First Owners and Builders
The McNear Family
1886 – 1976
The McNear Building, home of McNear’s Saloon & Dining House and McNear’s Mystic Theatre is the legacy of the McNear family—a father and son team that towered over Petaluma for almost a century.
The McNears were as close as Petaluma would come to a dynasty. Businessmen, entrepreneurs, civic leaders and shrewd Yankee traders, John A. McNear and his son George P. are, by themselves, a history of Petaluma.
In 1856, just four years after a surveying team sketched out the Petaluma street pattern that exists to this day, John A. McNear came to Petaluma to seek his fortune. In ensuing years, it may have been said that instead, fortune sought him.
He started modestly, with a livery stable and a hay yard, but soon parlayed that into a shipping business. Petaluma, because of the river, was settled soon after the gold rush began.
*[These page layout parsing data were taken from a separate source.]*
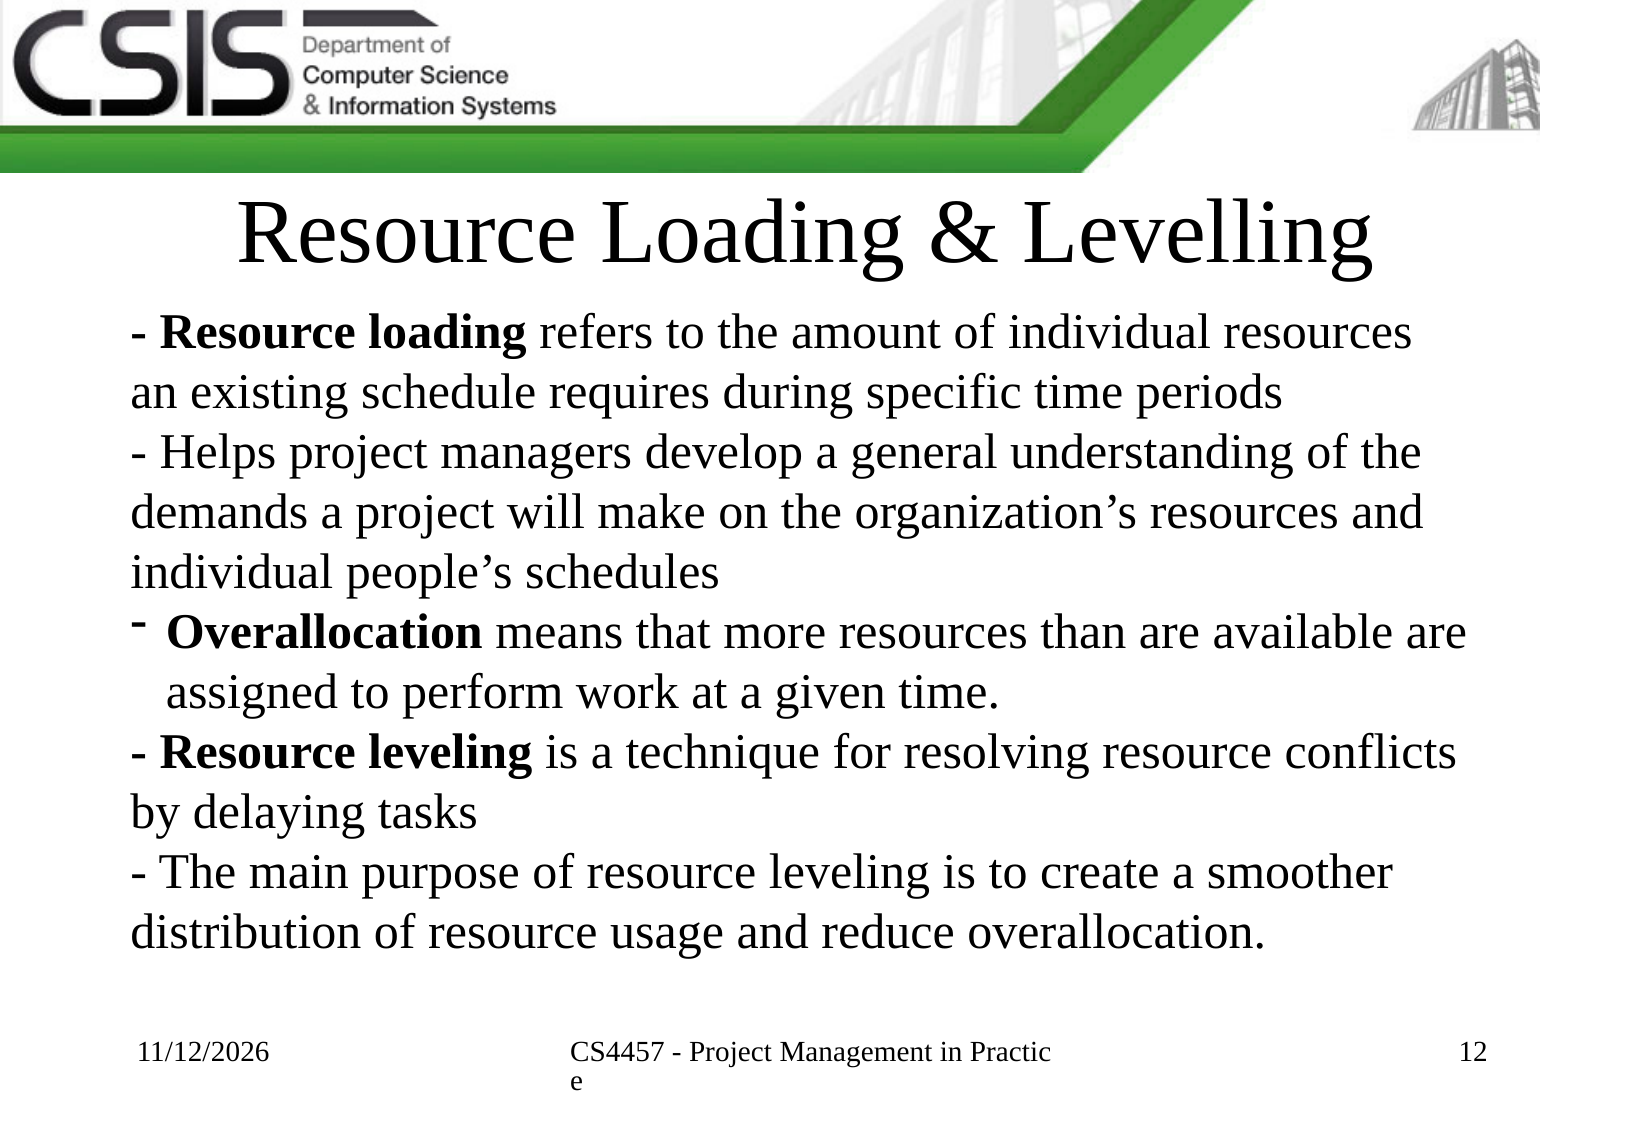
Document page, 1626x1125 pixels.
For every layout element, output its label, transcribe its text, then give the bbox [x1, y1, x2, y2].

footer CS4457 - Project Management in Practice [554, 1024, 1071, 1101]
text_box - Resource loading refers to the amount of individual resources an existing schedule requires during specific time periods - Helps project managers develop a general understanding of the demands a project will make on the organization’s resources and individual people’s schedules Overallocation means that more resources than are available are assigned to perform work at a given time. - Resource leveling is a technique for resolving resource conflicts by delaying tasks - The main purpose of resource leveling is to create a smoother distribution of resource usage and reduce overallocation. [115, 290, 1486, 966]
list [0, 0, 1540, 173]
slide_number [121, 1024, 461, 1101]
title Resource Loading & Levelling [115, 181, 1498, 280]
slide_number 11 [1164, 1024, 1504, 1101]
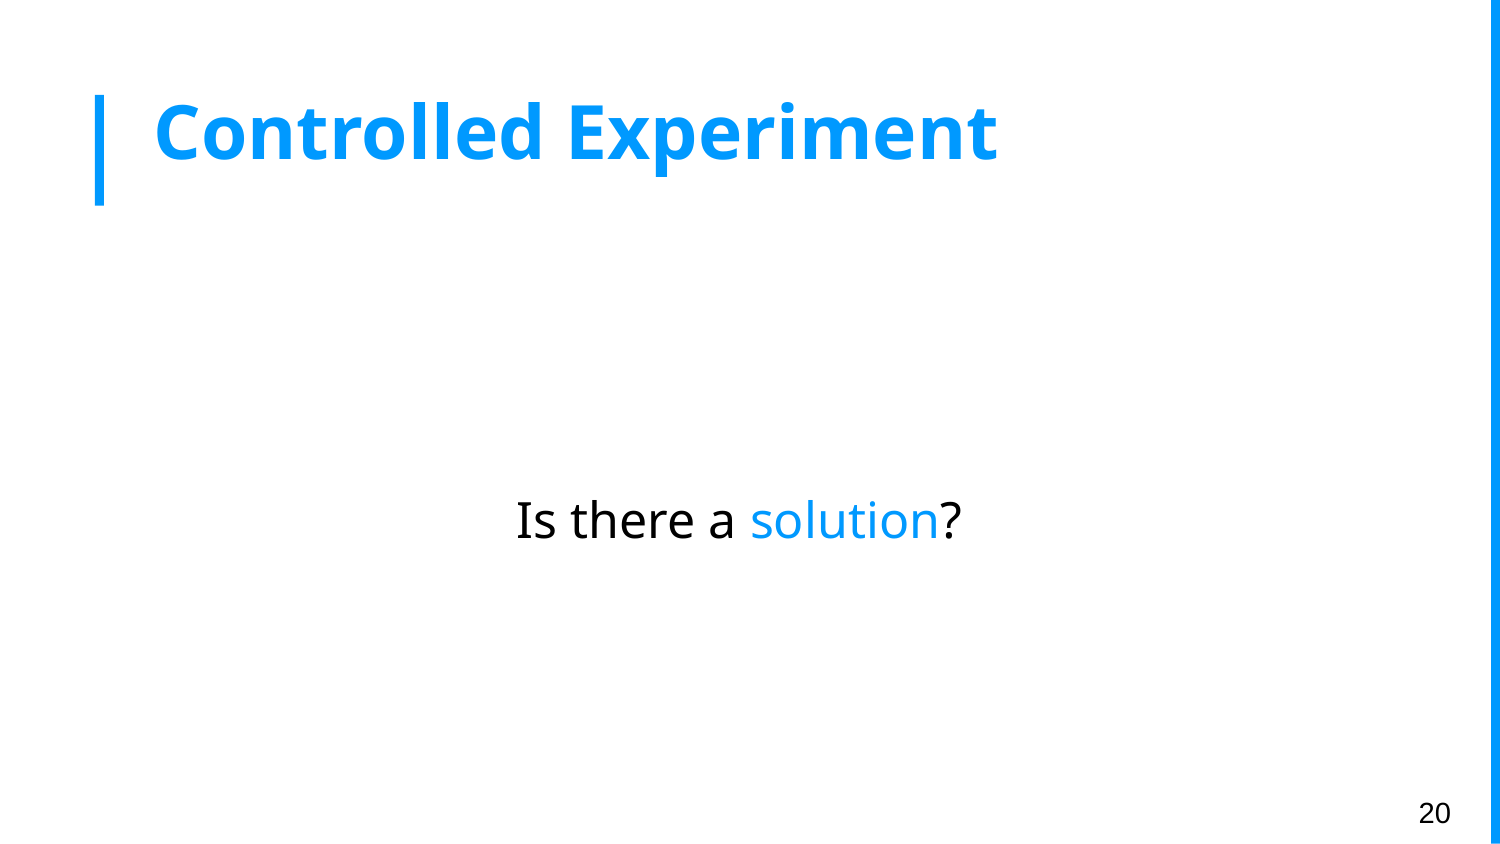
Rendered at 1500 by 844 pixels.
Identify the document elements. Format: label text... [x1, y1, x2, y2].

title Controlled Experiment [138, 69, 1303, 210]
list Is there a solution? [138, 260, 1341, 777]
slide_number ‹#› [1403, 779, 1494, 844]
Shipping begat more business ventures, such as shipbuilding, warehousing, banking and milling. And, for John A. McNear, the success of his enterprises led to civic involvement: bringing a railroad and electric lights to Petaluma, for example. He donated the land for Cypress Hill cemetery, and made numerous other contributions to the community.
John A. McNear, in 1876, needs a partner to operate his flour mill. He turned to George P., just two months shy of graduating from Petaluma High, who left school and joined his father.
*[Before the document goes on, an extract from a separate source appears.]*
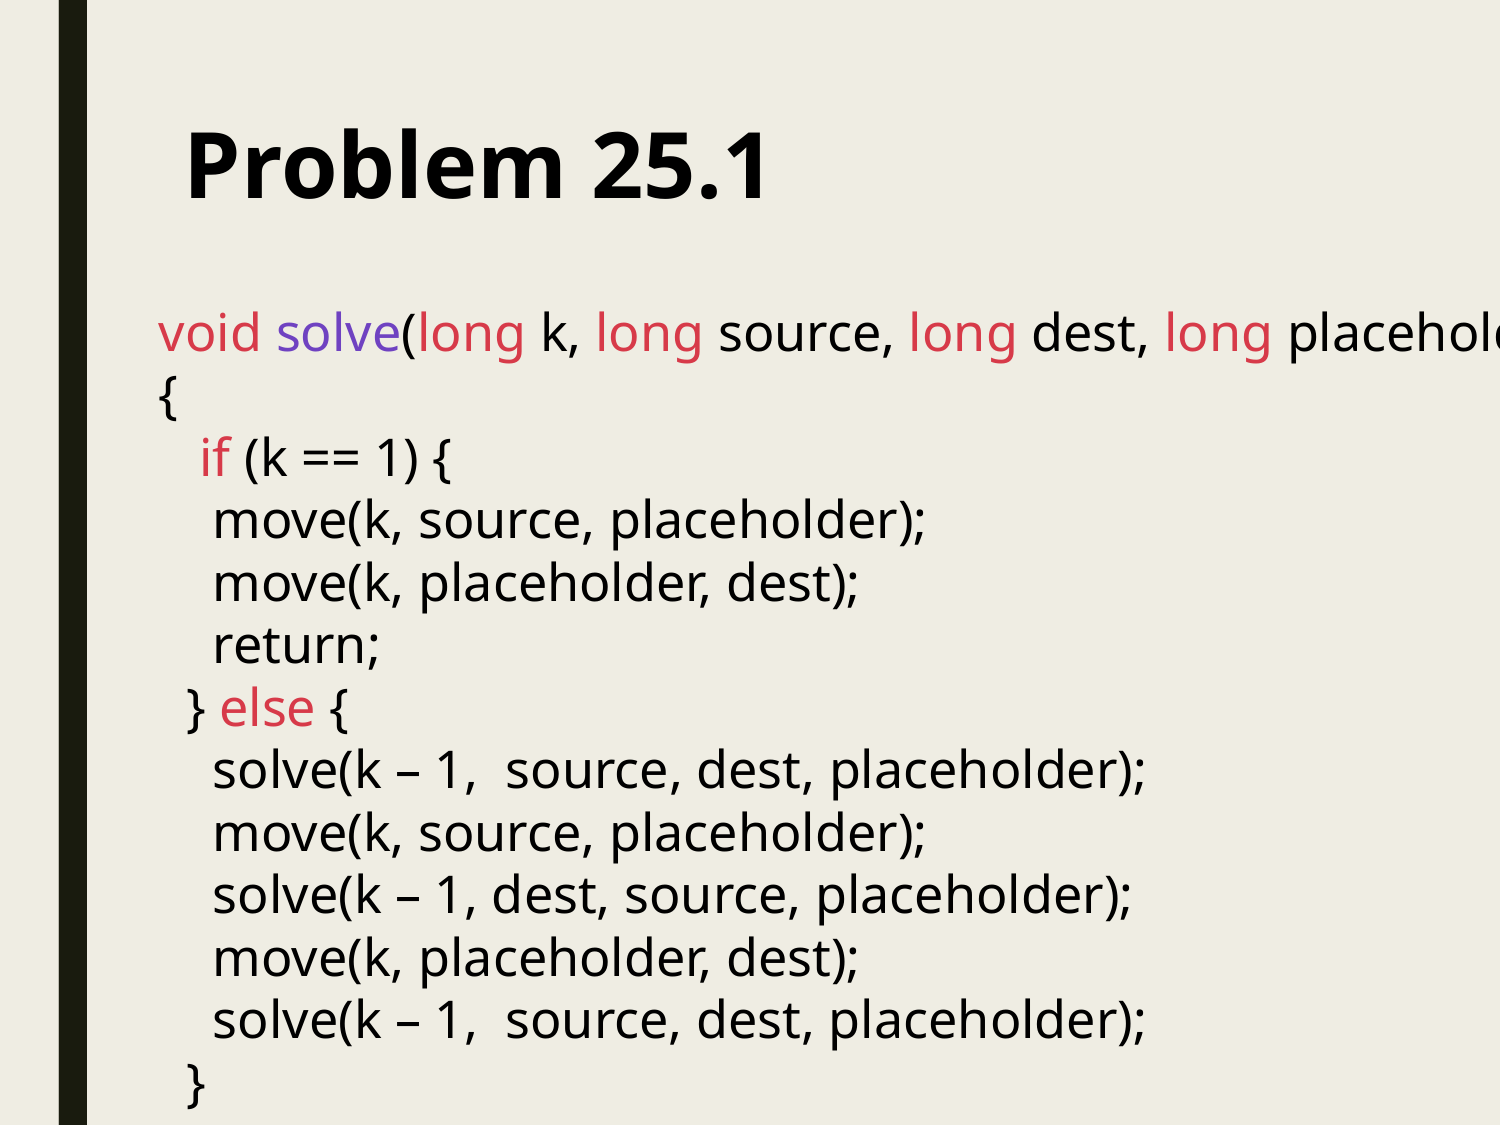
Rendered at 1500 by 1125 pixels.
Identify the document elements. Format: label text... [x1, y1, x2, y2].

title Problem 25.1 [168, 112, 1351, 291]
text_box void solve(long k, long source, long dest, long placeholder) { if (k == 1) { move(k, source, placeholder); move(k, placeholder, dest); return; } else { solve(k – 1, source, dest, placeholder); move(k, source, placeholder); solve(k – 1, dest, source, placeholder); move(k, placeholder, dest); solve(k – 1, source, dest, placeholder); } } [144, 291, 1500, 1125]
Flourishing as they did, the McNears soon found they had embarked upon a major chapter of Petaluma history. A Canadian inventor, Lyman Byce, had perfected an incubator in a blacksmith shop across the street from the McNear mill. The McNears established him next door to McNear’s Feed & Seed, and the family financed other local families to go into the chicken business.
As Petaluma became the Egg Basket of the world, the McNear business empire continued to expand. The George P. McNear feed mill (today’s Great Petaluma Mill) succeeded the original mill.
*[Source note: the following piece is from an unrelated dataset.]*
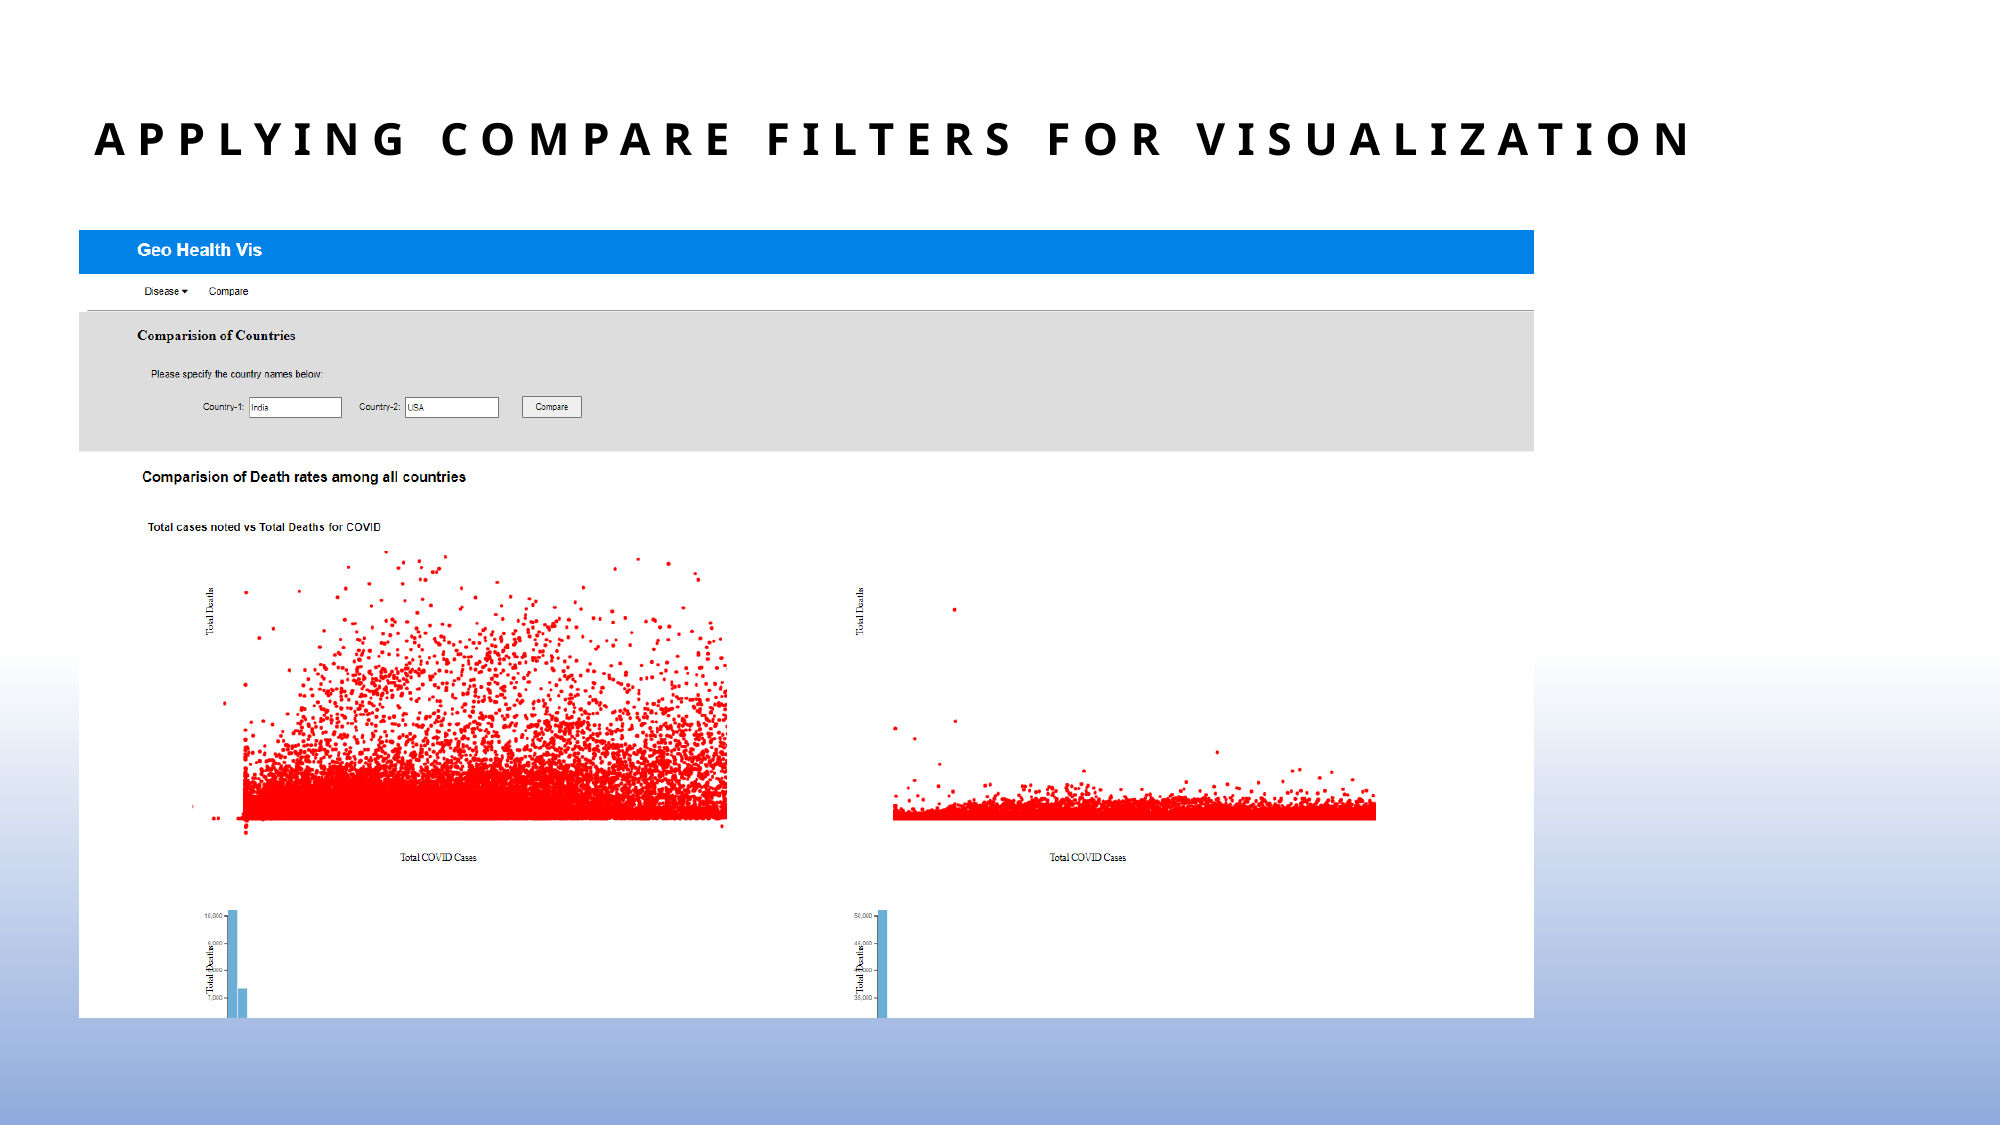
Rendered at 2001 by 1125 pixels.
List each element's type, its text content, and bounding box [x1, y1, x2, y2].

title Applying COMPARE filters for visualization [79, 32, 1742, 172]
picture [79, 230, 1534, 1018]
In 1886, John McNear built the building that today houses McNear’s Saloon & Dining House. In 1911, the building next door was completed. Today the two buildings are known collectively as the McNear Building.
George made additional contributions to the community, donating land for McNear Park, McNear School, the Petaluma Golf & Country Club, the fire station at 2nd and D, and more. Murals displaying the family’s history are located on the wall as you enter the restaurant.
Second Owners and Renovators
The Historical Restoration & Development Company
1976 – to date
The buildings were purchased from Mrs. Pope, the daughter of John A. McNear, Jr. (George’s son), who opened and operated the original Mystic Theatre in 1911 and maintained an office in the McNear building.
At the time of purchase, a motorcycle shop occupied the space which McNear’s Saloon & Dining House now inhabits, and the theater, called the “State” and now renamed the “Mystic Theatre & Dance Hall,” was a pornographic theater. Two other businesses occupied the first floor of the McNear building and one office tenant, a lawyer, Emmitt Dado, had an office on the second floor. The rest of the building was empty and boarded up at the time of purchase. Today, the building provides shelter for fifty-five thriving small businesses.
The two McNear businesses (McNear’s Saloon & Dining House and McNear’s Mystic Theatre) are a collaboration of the building restorers and owners, Jeff and Nancy Harriman, the McNear building manager, Bente Niles, and a local, homegrown entrepreneur of Irish decent, Kenneth O’Donnell.
Their goal is to provide a community meeting , eating and entertaining spot for locals and fun-loving visitors to enjoy for years to come. And… in the McNear family tradition, put a little spare change in their pockets in the process. Thanks for your support!
Try the BBQ, obey the bartender, smile at your neighbor, and do not miss St. Patrick’s Day!
Remember, it’s a good life if you know when to weaken. Ireland forever!